What is being asked:
Beginning with the first line, please repeat the entries exactly and end on the line that contains "### As an external dependency".

Given information:
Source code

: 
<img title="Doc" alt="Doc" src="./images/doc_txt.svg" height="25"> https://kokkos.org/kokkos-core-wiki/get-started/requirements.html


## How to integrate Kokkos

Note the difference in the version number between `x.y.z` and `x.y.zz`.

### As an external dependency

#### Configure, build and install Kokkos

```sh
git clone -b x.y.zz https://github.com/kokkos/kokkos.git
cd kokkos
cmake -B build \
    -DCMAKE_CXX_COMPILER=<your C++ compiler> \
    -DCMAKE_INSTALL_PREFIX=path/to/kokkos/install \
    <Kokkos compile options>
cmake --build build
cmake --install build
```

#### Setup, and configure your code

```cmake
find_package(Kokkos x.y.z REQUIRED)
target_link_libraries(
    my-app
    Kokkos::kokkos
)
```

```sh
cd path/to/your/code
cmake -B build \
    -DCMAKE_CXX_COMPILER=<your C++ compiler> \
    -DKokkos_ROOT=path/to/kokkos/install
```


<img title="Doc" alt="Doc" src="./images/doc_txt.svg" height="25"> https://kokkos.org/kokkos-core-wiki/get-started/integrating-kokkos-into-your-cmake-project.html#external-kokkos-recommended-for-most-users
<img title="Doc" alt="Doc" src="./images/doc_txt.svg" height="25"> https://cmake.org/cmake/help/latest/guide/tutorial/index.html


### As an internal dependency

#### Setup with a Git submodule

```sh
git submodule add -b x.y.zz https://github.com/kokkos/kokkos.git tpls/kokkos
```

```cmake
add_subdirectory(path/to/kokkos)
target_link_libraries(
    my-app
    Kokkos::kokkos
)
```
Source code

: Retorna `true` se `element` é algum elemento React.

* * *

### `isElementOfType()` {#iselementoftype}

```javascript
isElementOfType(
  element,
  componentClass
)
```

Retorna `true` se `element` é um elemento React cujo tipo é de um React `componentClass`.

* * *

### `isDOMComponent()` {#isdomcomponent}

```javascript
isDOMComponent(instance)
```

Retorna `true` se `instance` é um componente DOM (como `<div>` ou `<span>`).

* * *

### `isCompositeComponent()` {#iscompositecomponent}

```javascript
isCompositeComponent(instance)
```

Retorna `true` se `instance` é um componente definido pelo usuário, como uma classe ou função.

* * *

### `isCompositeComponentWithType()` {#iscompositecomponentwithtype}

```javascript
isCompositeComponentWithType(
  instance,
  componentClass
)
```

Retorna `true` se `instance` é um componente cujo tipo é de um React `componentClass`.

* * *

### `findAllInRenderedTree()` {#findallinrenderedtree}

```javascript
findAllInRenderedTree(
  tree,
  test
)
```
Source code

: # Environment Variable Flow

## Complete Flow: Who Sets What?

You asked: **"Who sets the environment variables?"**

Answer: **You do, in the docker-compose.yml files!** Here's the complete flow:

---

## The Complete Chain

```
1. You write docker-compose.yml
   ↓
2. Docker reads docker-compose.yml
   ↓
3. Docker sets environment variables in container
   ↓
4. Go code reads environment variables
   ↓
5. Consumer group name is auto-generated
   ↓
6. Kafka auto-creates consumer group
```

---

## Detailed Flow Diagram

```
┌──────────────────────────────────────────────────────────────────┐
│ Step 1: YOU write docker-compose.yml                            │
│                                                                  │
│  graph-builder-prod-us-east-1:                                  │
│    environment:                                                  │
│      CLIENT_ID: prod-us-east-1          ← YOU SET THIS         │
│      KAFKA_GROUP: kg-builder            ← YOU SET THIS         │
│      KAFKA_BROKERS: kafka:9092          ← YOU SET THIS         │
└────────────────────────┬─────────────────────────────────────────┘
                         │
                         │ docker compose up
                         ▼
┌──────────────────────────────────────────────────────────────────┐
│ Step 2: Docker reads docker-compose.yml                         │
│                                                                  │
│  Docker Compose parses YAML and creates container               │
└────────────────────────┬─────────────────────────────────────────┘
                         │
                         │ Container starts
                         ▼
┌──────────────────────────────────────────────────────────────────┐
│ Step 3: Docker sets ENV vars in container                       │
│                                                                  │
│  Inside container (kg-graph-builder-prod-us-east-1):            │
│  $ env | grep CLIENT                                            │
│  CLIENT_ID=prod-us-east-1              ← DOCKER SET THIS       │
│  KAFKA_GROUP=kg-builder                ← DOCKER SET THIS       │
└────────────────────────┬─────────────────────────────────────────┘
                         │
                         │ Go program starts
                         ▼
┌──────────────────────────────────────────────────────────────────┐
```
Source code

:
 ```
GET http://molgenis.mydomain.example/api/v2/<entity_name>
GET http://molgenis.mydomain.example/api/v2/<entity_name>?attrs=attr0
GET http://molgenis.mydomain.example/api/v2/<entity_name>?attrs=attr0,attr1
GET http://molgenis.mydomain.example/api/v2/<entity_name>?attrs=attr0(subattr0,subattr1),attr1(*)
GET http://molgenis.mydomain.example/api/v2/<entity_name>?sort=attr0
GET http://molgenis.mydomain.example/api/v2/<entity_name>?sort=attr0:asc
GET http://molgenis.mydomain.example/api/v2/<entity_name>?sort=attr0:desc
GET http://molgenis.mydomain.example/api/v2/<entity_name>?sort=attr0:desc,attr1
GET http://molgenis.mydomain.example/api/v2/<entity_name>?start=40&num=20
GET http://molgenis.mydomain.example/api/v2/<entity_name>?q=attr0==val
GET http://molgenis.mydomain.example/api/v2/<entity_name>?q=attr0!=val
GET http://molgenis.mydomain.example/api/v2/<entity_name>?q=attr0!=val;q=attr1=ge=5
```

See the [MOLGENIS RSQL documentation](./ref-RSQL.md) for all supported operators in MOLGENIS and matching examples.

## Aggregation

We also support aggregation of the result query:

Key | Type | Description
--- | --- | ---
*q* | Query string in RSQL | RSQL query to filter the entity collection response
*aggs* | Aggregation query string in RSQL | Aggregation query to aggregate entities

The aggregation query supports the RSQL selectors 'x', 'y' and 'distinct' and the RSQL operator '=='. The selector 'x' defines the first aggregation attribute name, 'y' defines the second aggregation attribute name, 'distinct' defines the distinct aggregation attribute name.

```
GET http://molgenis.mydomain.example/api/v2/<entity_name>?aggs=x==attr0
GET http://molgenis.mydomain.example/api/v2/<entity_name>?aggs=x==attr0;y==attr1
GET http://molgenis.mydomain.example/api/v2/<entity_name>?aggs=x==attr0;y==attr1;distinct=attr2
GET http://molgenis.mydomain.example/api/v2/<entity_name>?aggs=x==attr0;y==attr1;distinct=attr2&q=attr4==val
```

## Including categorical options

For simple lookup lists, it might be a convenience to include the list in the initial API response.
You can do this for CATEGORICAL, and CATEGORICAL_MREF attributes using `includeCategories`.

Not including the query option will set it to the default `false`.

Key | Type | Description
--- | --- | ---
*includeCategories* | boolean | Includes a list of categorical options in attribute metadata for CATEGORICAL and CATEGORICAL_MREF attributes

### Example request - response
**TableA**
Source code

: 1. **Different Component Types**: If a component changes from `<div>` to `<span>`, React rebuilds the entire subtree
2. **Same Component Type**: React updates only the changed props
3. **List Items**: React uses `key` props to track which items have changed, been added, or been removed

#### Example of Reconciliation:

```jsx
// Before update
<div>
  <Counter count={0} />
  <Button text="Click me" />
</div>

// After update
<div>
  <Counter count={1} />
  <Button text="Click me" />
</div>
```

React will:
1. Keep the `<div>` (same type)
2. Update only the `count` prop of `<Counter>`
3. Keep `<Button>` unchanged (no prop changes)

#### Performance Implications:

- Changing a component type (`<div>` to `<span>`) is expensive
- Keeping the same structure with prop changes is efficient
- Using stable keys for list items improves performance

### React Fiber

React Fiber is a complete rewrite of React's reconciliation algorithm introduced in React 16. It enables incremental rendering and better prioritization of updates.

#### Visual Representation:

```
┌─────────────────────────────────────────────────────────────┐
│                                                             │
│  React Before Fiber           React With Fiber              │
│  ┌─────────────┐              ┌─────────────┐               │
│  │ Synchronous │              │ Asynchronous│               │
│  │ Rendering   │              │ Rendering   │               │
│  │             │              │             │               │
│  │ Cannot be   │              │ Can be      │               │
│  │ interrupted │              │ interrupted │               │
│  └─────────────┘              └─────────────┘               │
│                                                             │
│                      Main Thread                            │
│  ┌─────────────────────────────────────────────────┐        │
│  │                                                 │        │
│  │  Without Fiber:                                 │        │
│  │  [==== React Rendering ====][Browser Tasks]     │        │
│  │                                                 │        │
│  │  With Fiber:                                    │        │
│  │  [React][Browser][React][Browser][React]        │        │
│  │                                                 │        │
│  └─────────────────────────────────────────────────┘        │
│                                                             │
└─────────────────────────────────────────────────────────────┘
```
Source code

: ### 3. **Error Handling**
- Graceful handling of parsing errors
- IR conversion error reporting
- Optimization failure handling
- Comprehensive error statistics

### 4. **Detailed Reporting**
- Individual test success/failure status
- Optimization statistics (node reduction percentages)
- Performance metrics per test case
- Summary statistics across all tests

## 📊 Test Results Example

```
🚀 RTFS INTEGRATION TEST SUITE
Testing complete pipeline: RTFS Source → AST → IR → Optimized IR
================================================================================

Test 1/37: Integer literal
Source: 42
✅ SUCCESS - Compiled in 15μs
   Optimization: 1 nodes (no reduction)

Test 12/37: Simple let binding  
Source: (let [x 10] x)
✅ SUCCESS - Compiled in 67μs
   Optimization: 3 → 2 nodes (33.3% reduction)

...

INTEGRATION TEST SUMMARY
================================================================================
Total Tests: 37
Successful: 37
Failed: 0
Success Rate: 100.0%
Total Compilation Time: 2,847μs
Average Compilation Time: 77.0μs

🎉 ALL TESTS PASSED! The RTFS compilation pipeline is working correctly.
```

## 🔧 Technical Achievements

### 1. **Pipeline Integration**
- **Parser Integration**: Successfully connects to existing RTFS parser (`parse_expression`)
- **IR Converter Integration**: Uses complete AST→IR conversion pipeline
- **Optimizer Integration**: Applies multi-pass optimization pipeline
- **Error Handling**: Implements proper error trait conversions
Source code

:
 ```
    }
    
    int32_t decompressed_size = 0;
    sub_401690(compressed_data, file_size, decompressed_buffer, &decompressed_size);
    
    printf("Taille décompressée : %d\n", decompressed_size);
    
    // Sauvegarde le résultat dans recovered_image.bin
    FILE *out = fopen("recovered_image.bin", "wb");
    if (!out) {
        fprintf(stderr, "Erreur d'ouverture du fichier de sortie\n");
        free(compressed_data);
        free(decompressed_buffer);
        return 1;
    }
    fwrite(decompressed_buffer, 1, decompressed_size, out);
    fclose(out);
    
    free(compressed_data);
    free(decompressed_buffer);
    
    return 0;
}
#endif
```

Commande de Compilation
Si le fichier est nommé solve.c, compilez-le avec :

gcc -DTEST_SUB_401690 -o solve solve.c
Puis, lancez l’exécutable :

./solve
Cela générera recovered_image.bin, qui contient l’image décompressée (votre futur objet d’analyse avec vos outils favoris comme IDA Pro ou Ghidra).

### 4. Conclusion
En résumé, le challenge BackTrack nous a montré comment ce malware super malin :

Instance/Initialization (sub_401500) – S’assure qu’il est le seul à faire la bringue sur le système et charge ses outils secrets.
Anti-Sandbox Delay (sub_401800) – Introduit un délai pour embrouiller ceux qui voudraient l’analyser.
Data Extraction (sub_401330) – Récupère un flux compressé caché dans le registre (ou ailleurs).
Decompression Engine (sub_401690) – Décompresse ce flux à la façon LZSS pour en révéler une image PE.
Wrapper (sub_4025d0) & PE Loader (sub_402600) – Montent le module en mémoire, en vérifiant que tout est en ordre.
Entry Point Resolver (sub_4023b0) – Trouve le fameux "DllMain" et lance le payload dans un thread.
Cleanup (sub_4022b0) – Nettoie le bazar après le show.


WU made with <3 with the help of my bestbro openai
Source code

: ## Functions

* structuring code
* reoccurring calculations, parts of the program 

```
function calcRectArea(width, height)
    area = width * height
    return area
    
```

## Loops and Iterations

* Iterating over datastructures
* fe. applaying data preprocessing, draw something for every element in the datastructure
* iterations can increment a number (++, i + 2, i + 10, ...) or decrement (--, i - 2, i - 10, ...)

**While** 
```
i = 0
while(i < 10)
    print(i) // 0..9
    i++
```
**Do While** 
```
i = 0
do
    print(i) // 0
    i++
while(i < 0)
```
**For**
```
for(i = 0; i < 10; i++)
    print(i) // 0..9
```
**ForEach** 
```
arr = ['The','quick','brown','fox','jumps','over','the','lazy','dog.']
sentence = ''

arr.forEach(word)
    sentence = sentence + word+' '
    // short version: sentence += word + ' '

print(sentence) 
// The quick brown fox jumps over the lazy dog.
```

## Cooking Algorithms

Response below:
Source code

: 
<img title="Doc" alt="Doc" src="./images/doc_txt.svg" height="25"> https://kokkos.org/kokkos-core-wiki/get-started/requirements.html


## How to integrate Kokkos

Note the difference in the version number between `x.y.z` and `x.y.zz`.

### As an external dependency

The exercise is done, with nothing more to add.